Signs of a slowdown began to appear a year ago, with the closures of Lompoc's Hedge House and Widmer's Gasthaus pub. Months later, General Distributing sold to Columbia, a move precipitated largely by perceived instability and a lack of confidence in where the market was headed.
More recently, we've seen additional evidence of turmoil. Lompoc Tavern closed. Seven Brides closed its pub in Silverton. Two Kilts closed in Sherwood. Then Alameda Brewing closed. Yesterday, Portland Brewing announced the abrupt closure of its underperforming pub in northwest Portland.
Alongside all this, we learned this past Friday that Brian Butenschoen is out as executive director of the Oregon Brewers Guild. Butenschoen had served as the leader of that organization since 2005. As of this moment, neither Butenschoen nor anyone at the Guild has explained what happened, beyond the typical canned statement saying they agreed to go their separate ways.
Forget Butenschoen for a minute. That situation may or may not be related to the big picture. When I was interviewed for what became PDX Brew City in 2014, I was asked if I thought there was a bubble forming in craft beer. Of course there was a bubble forming, I said. Whenever I've watched that film as part of an audience, I've heard smug laughter behind that comment.
But it was clear to me at the time that the brewery count was growing faster than demand at virtually every level. There were about 2000 craft-centric breweries in the United States in 2011. By the end of 2013, 2,420. By the end of 2015, 4,544. By the end of 2017, 6,266. By the end of this year, we'll have about 7,000, with 9,000 more in planning. These are crazy numbers.
Portland and Oregon brewery numbers essentially mirrored what was happening nationally. Oregon had 124 breweries in 2011, according the Brewers Association. By 2013, we had 181. By 2015, 228. By the end of 2017, 266. Portland stayed in step. It had about 40 breweries in 2011. Today, the city is home to 77, with 117 in the metro area, according to Oregon Brewers Guild stats.
My assumption back in 2014 was that the insane growth would compromise the entire industry. There's only so much shelf space and so many tap handles to chase. I always figured intense competition would create chaos and price wars that would affect everyone.
Some of that has happened or is happening. But the larger emerging theme is that older breweries and those that have quality issues or poor management or a lack of innovation are struggling or failing. Making good beer is definitely a requirement in the current marketplace, but not the only one.
When I said a bubble was forming, a friend suggested the result would be different than I imagined. He said places that make bad or mediocre beer would be driven out and replaced by those that make good beer. He was right, of course, though I still contend good beer isn't the only thing you need.

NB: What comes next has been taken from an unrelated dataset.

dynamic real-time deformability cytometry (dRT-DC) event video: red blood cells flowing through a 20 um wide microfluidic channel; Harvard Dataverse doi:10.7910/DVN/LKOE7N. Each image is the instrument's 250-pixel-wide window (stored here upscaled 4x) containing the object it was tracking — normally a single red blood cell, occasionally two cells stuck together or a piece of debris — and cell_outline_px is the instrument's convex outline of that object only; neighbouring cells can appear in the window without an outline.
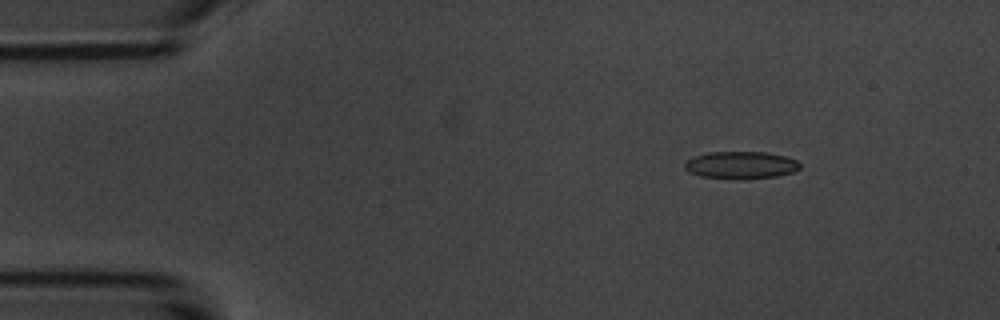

Getting back to Butenschoen's situation, he had been director of the Guild for 13 years. That's an eternity. He rode the wave of craft beer's golden age, a time when the industry could seemingly do no wrong. But things have flipped and the industry now faces a new set of challenges.

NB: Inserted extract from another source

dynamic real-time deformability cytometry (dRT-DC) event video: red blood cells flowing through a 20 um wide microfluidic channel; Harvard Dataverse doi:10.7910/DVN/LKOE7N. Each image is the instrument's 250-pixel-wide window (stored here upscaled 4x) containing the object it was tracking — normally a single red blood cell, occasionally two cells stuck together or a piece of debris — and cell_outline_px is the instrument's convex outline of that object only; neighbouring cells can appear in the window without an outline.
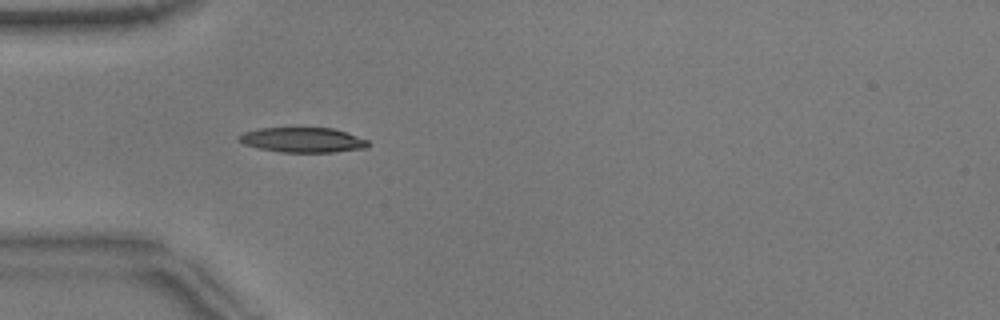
{"species": "common noctule bat (a hibernating species)", "species_latin": "Nyctalus noctula", "temperature_condition": "warm", "stored_images_in_passage": 38, "camera_frame_rate_fps": 3000, "um_per_image_px": 0.085, "animal": {"sex": "male", "body_mass_g": 17.9}, "frame": {"image": 1, "passage_image": 1, "time_ms": 0.0, "image_size_px": [1000, 320], "cell_outline_px": [[368, 148], [336, 152], [280, 152], [260, 148], [244, 144], [236, 140], [236, 136], [244, 132], [260, 128], [332, 128], [368, 140]], "centroid_in_image_um": [25.69, 11.9], "position_along_channel_um": 59.3, "area_um2": 18.73}}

There are more than 250 breweries in Oregon today, most of them small. The Guild is tasked with serving the needs of the many, as opposed to the needs of the huge and the few. That means collaborating and cooperating with all kinds of operatives across a wide spectrum.

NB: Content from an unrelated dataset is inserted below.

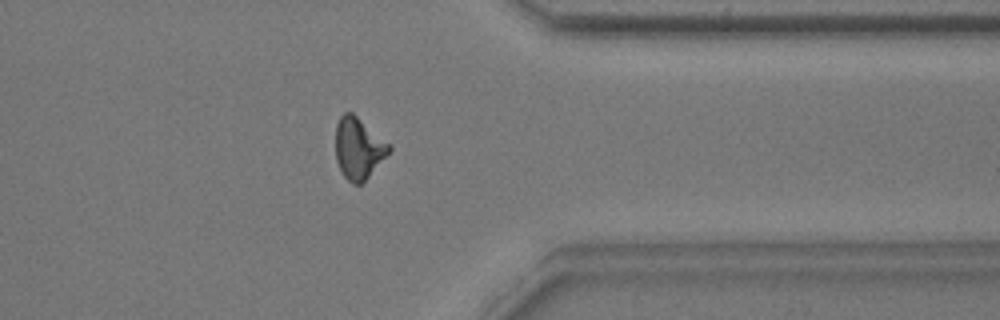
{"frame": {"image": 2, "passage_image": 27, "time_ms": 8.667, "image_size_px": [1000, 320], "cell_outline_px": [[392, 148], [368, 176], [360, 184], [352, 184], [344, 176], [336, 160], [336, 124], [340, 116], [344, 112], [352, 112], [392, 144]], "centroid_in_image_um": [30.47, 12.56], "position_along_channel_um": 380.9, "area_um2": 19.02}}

"It's a new world we're experiencing right now in beer," says a reliable industry source. "Everybody knows it. Oregon needs effective leadership if we're going to stay strong in craft. Maybe the Guild felt Brian wasn't the right guy to lead it through the emerging challenges."
Regardless of what's going at the Guild, the industry definitely needs strong leadership to help it navigate the turbulent waters ahead. The era of runaway growth is closing, to be replaced by a period of consolidation and contraction. At least for now.